### TEXT SHOWN

————

RAL Tier1 Operations Report for 24th October 2012

Review of Issues during the week 17th to 24th October 2012

During planned maintenance the OPN link to CERN failed over to the backup route from around 07:30 until 17:30 on Saturday 20th October.
During the rebooting of the LHCb disk servers while the Castor instance was being upgraded one of the disk servers re-installed itself as another disk server. No data was lost, but the server was out of production until later that afternoon and then a further fault was found and fixed the following morning.
During the afternoon of Tuesday 23rd Oct. one of the LHCb Castor headnodes showed a significant hardware fault and was replaced.
The FTS service failed (with a known bug) early yesterday evening (23rd Oct). The test for this failed to detect the problem and the service was down for most VOs until around 9am this morning (24th).

Resolved Disk Server Issues

GDSS454 (AtlasDataDisk - D1T0) failed on 16th Oct. It was returned to production during the afternoon of 17th October. As reported at the last meeting one file was declared lost from this server.
GDSS639 (GENScratchDisk - D0T0) failed on Saturday morning (20th Oct). It was returned to production on Monday afternoon (22nd Oct) after faulty memory had been replaced.
GDSS213 (AtlasScratchDisk - D1T0) failed on Sunday afternoon (21st Oct). It was returned to production on Monday afternoon (22nd Oct).
GDSS535 (LHCbDst - D1T0) The system was re-installed as another node when rebooted during the LHCb Castor upgrade on Tuesday 23rd Oct. It was returned to production later that afternoon. However, a further problem was found on this server which was fixed during the following morning (24th).

Current operational status and issues

At the moment we are failing the VO SUM tests for the CEs for a number of VOs. This reflects tests that have not yet moved to the new EMI CEs.
On 12th/13th June the first stage of switching ready for the work on the main site power supply took place. The work on the two transformers is expected to take until 18th December and involves powering off one half of the resilient supply for 3 months while being overhauled, then repeat with the other half. The work is running to schedule. One half of the new switchboard has been refurbished and was brought into service on 17 September.
High load observed on uplink to one of network stacks (stack 13), serving SL09 disk servers (~ 3PB of storage). Ongoing work by Fabric team looking to improve the uplink.
Investigations are ongoing (using perfsonar) into asymmetric routing of data over (and not back over) the OPN. A problem has been resolved with routing from CNAF. The problem also appears with the North American Tier1 sites and is being followed up.

————

### INFORMATION SUPPLIED
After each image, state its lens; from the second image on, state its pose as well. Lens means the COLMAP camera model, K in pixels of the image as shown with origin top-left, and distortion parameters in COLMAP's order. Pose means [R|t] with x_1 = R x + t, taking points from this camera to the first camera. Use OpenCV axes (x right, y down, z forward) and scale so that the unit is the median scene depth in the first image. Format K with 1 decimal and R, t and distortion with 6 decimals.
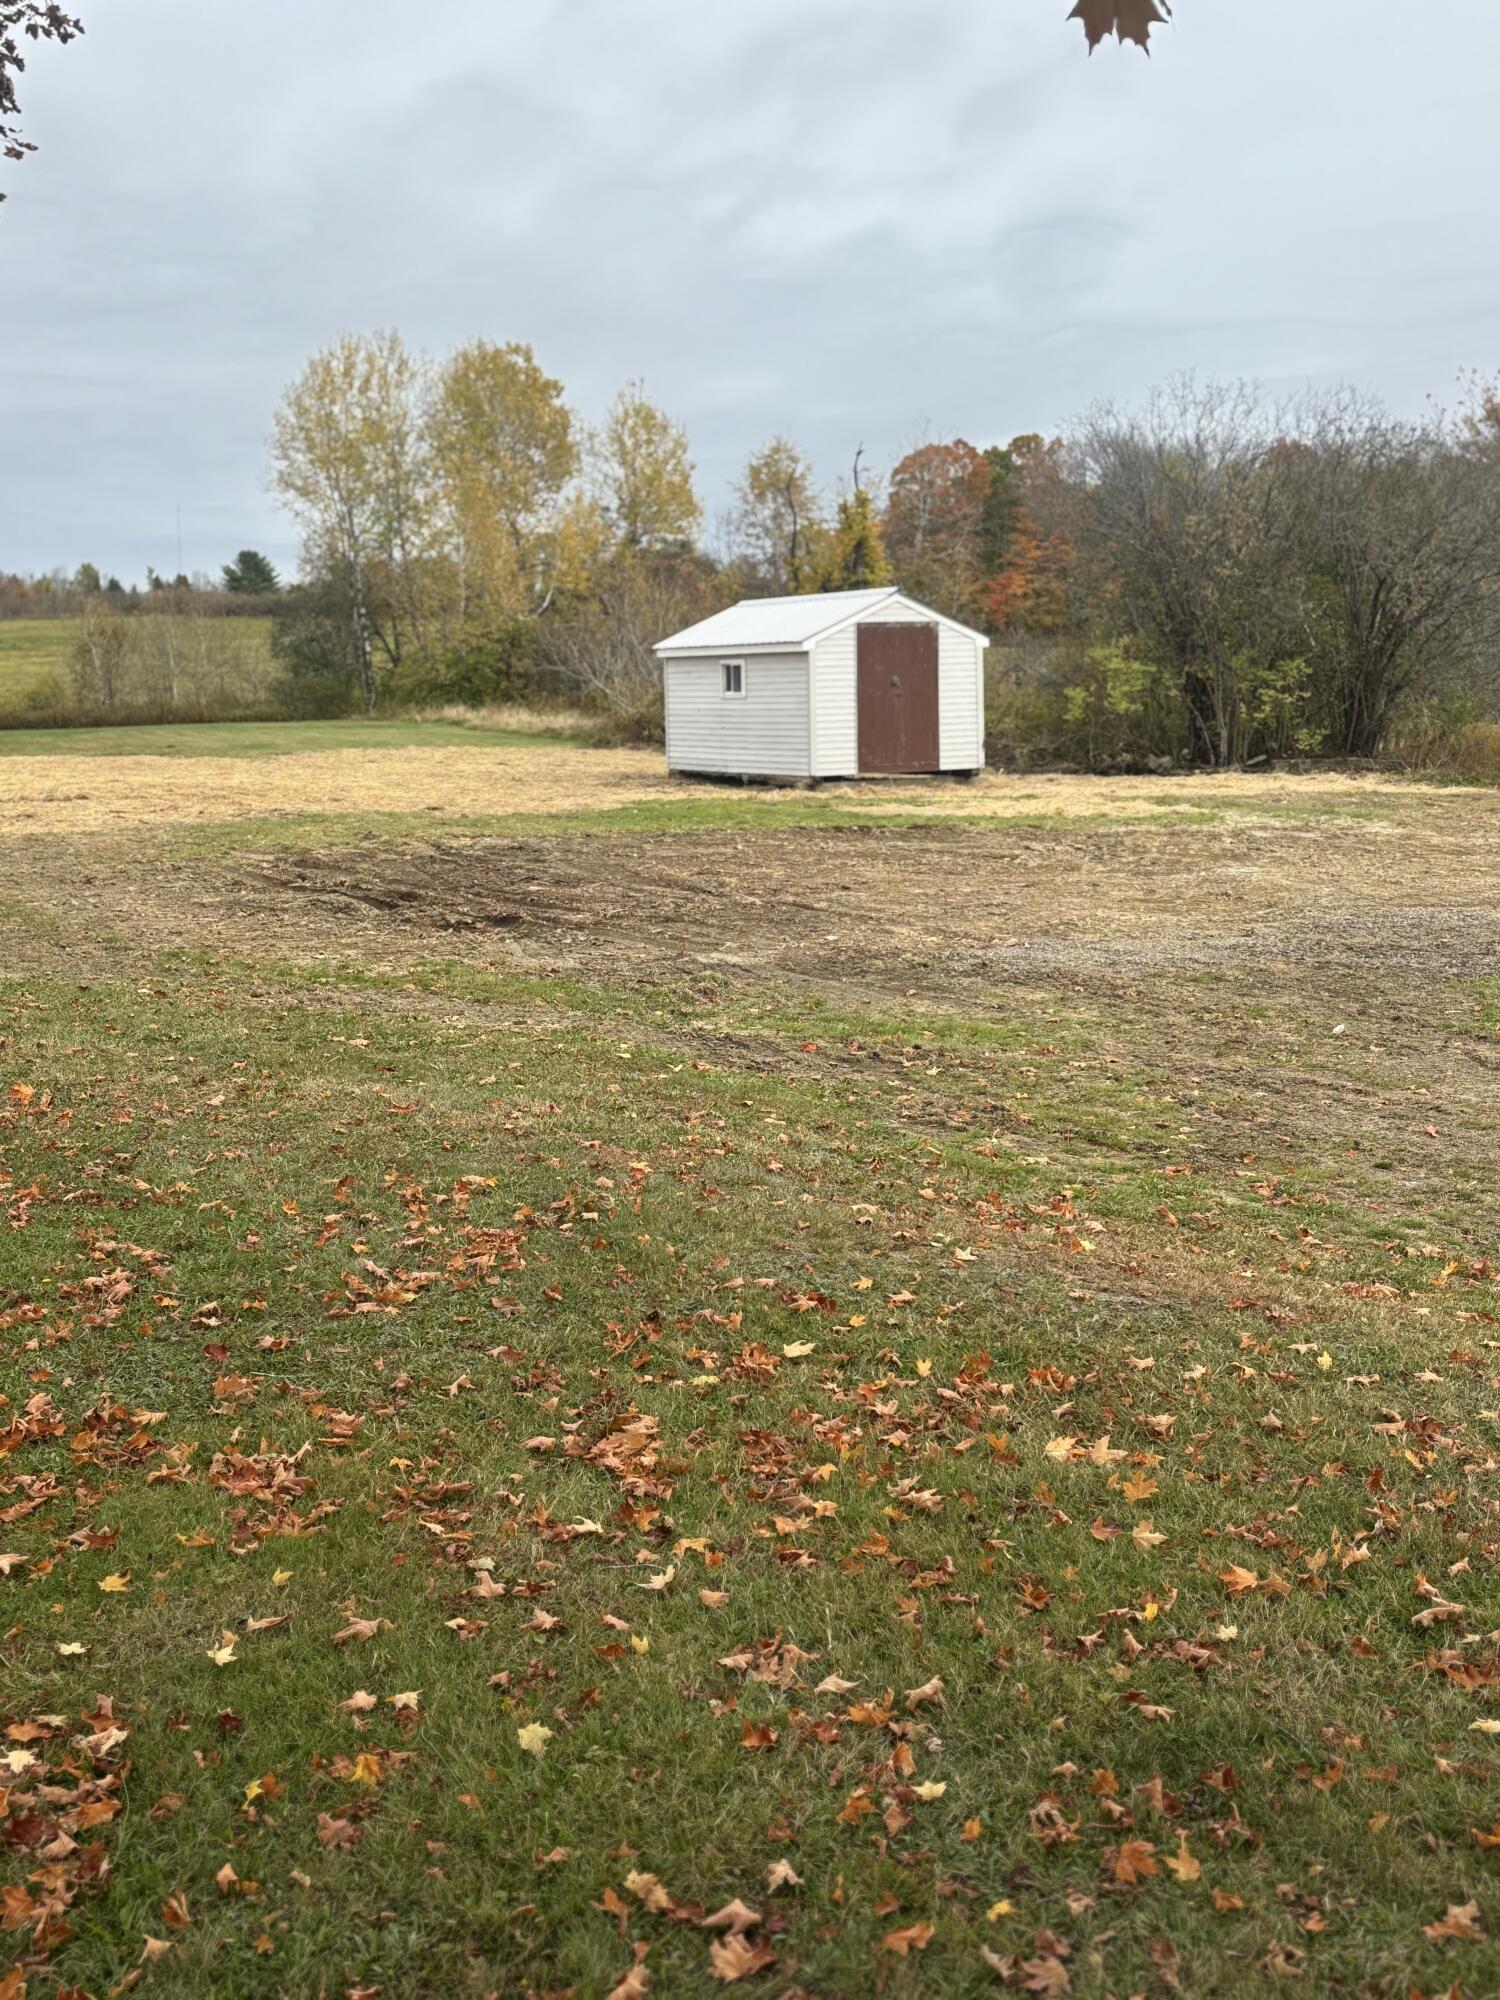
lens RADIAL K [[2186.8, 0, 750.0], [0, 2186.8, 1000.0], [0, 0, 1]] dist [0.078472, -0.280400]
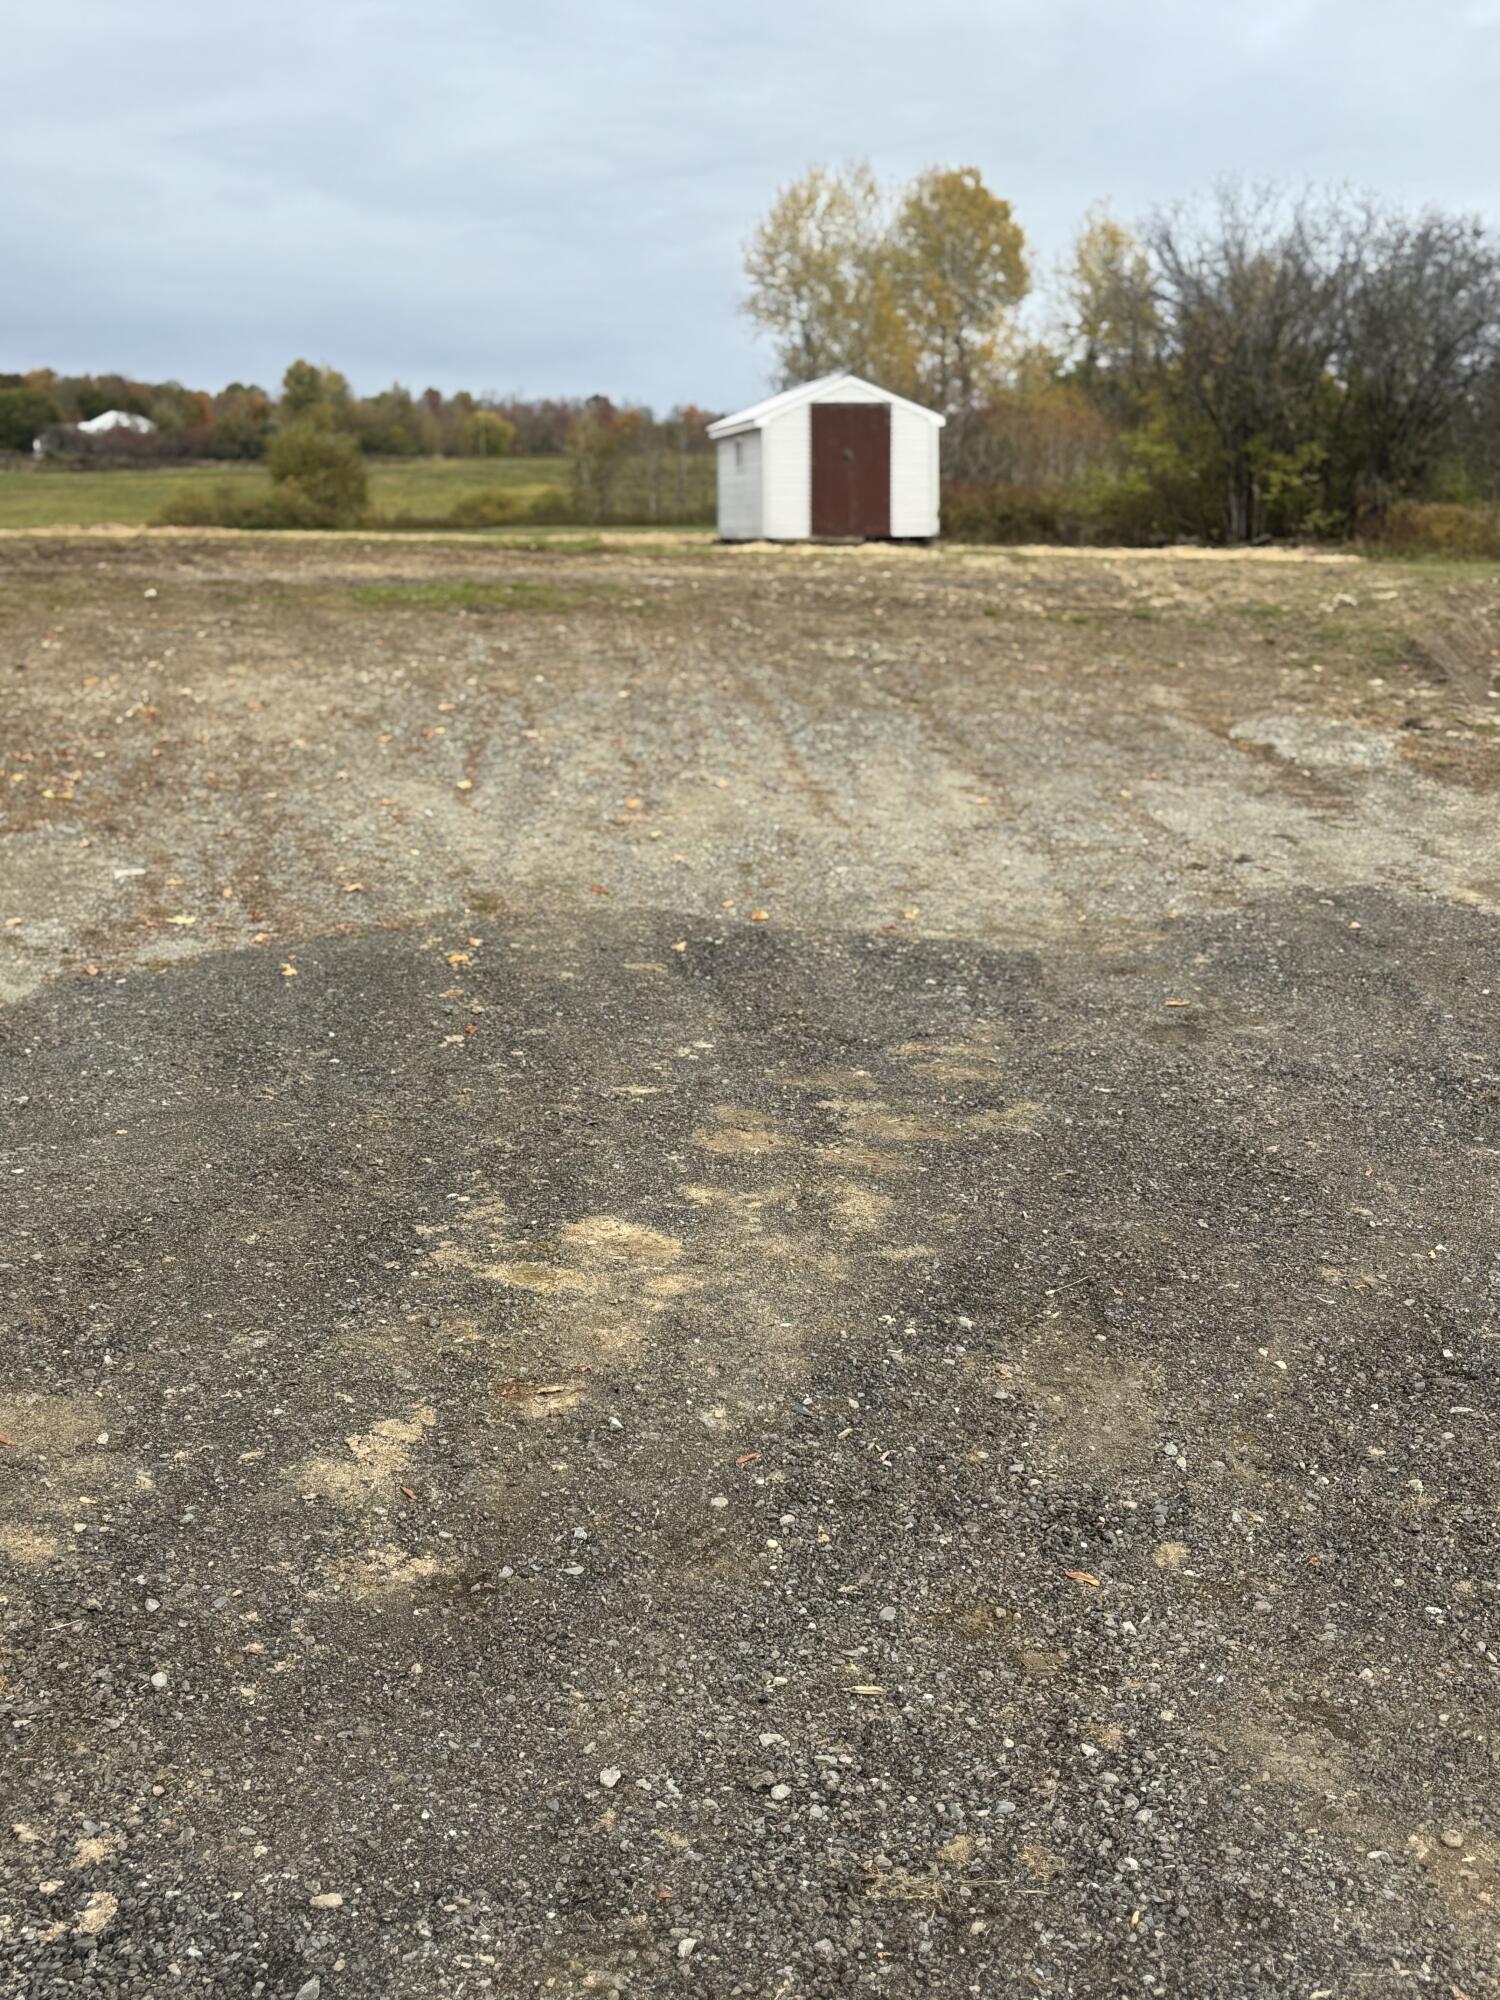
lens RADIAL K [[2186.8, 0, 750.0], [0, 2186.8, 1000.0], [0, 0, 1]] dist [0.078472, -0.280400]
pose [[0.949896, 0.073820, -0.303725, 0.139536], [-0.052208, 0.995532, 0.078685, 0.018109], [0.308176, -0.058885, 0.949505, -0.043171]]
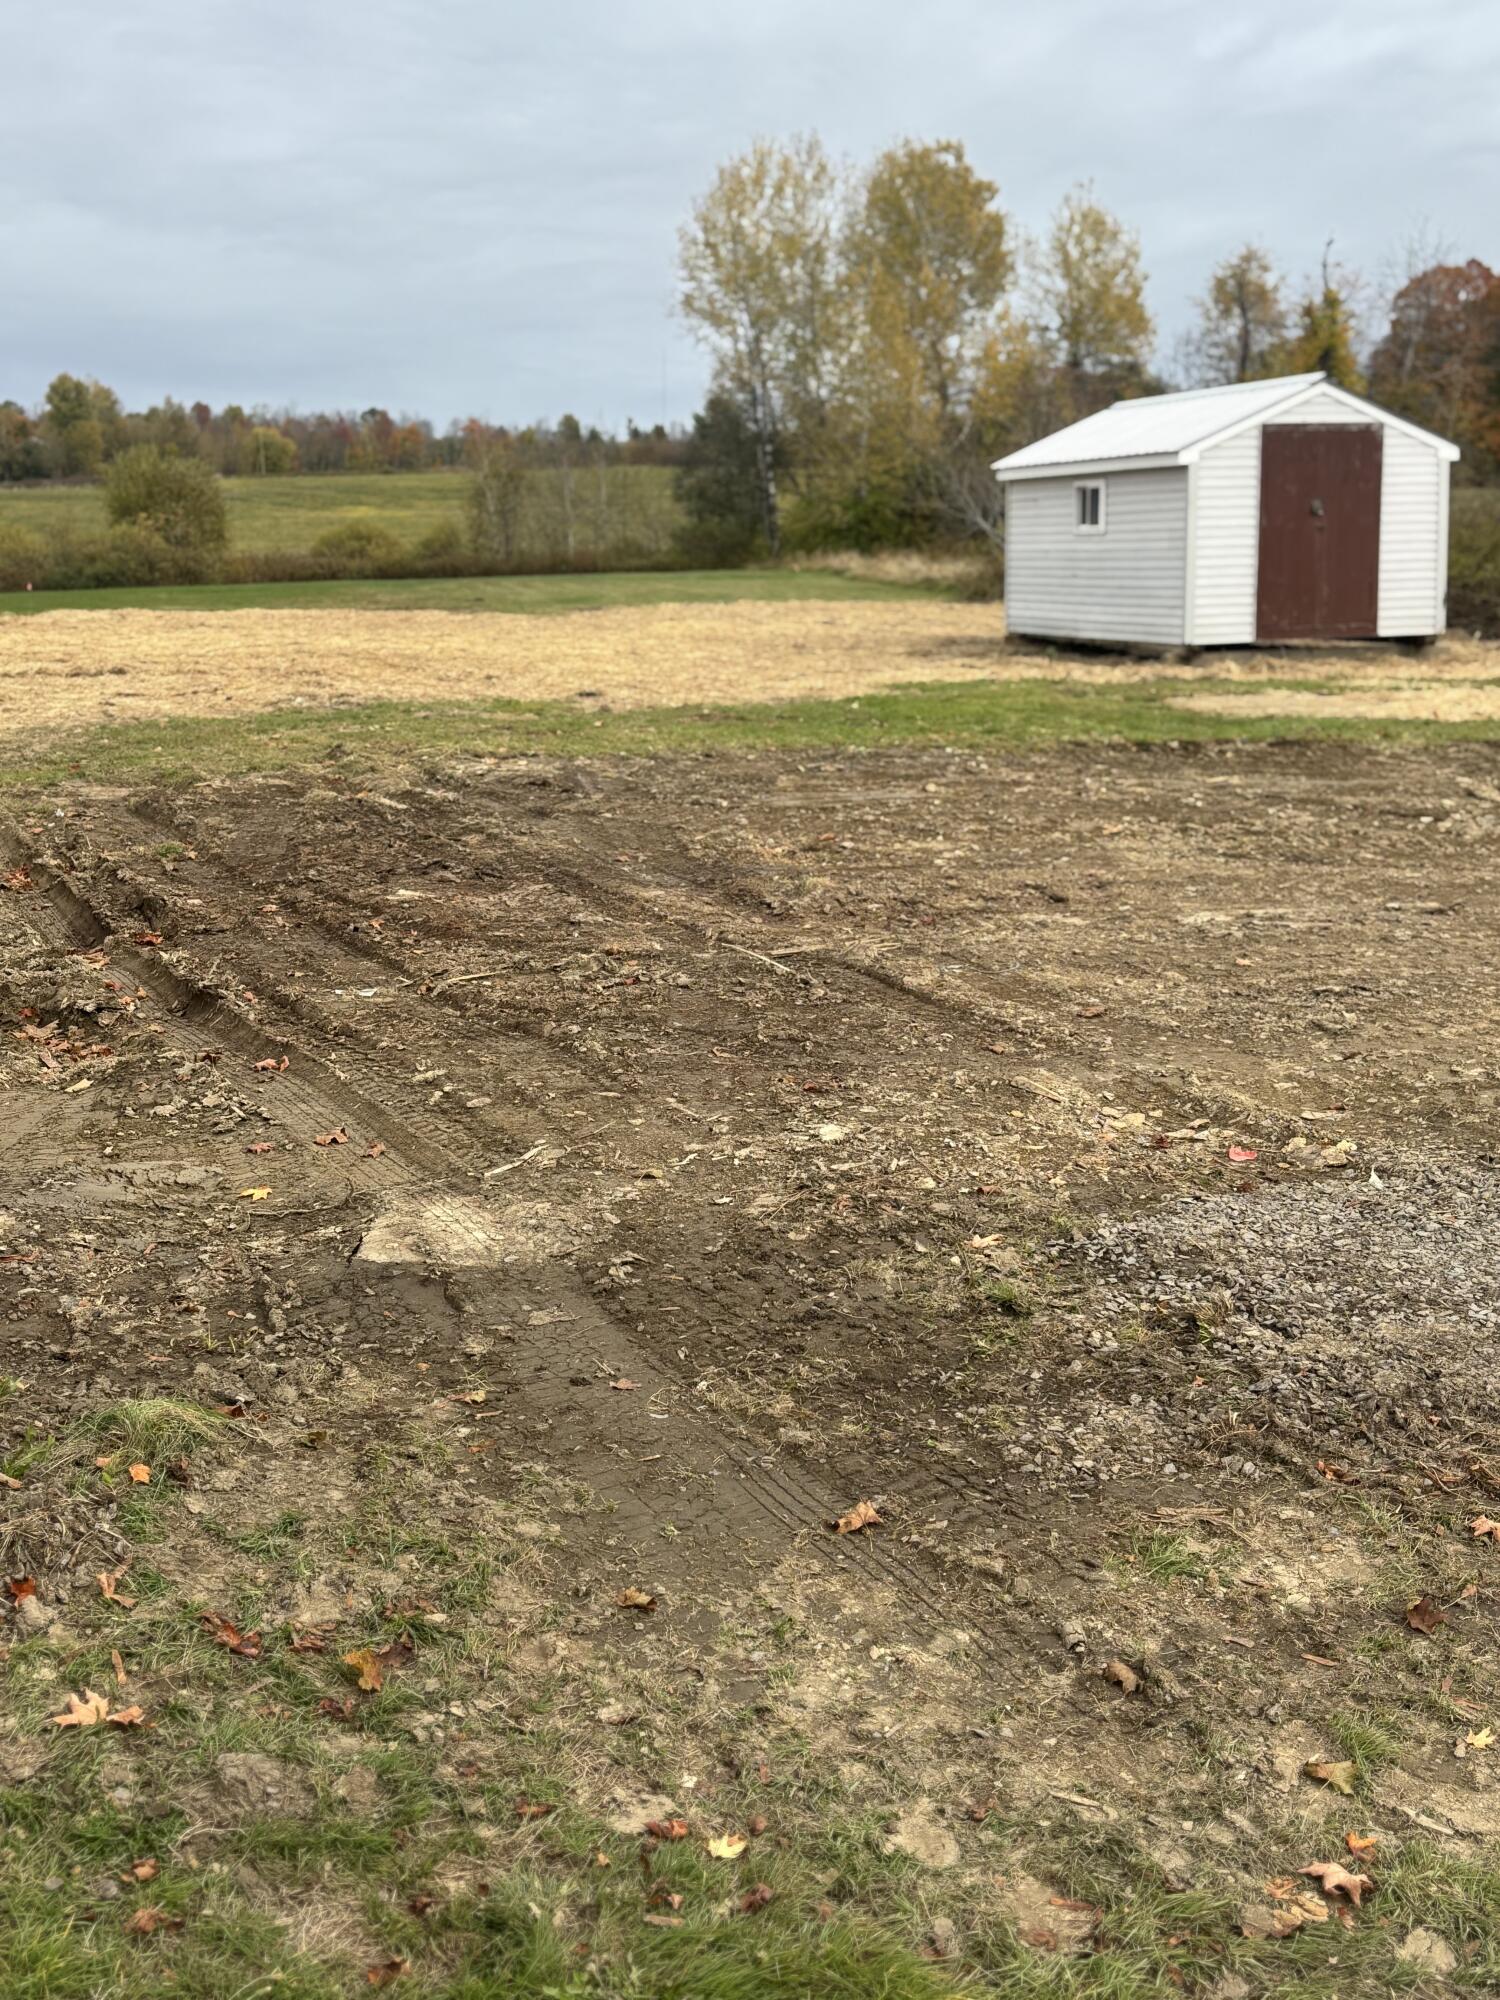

————

### ACTIVITIES
**1)** Please reproduce, word for word, the portion of the operations report that starts with the words containing "RAL Tier1 Operations" and finishes with "this morning (24th).".
**2)** In the operations report, what was replaced on GDSS639 before it went back into production?
Work only from the operations report.

### ANSWERS BY TASK
**1)**
RAL Tier1 Operations Report for 24th October 2012

Review of Issues during the week 17th to 24th October 2012

During planned maintenance the OPN link to CERN failed over to the backup route from around 07:30 until 17:30 on Saturday 20th October.
During the rebooting of the LHCb disk servers while the Castor instance was being upgraded one of the disk servers re-installed itself as another disk server. No data was lost, but the server was out of production until later that afternoon and then a further fault was found and fixed the following morning.
During the afternoon of Tuesday 23rd Oct. one of the LHCb Castor headnodes showed a significant hardware fault and was replaced.
The FTS service failed (with a known bug) early yesterday evening (23rd Oct). The test for this failed to detect the problem and the service was down for most VOs until around 9am this morning (24th).

**2)** Faulty memory.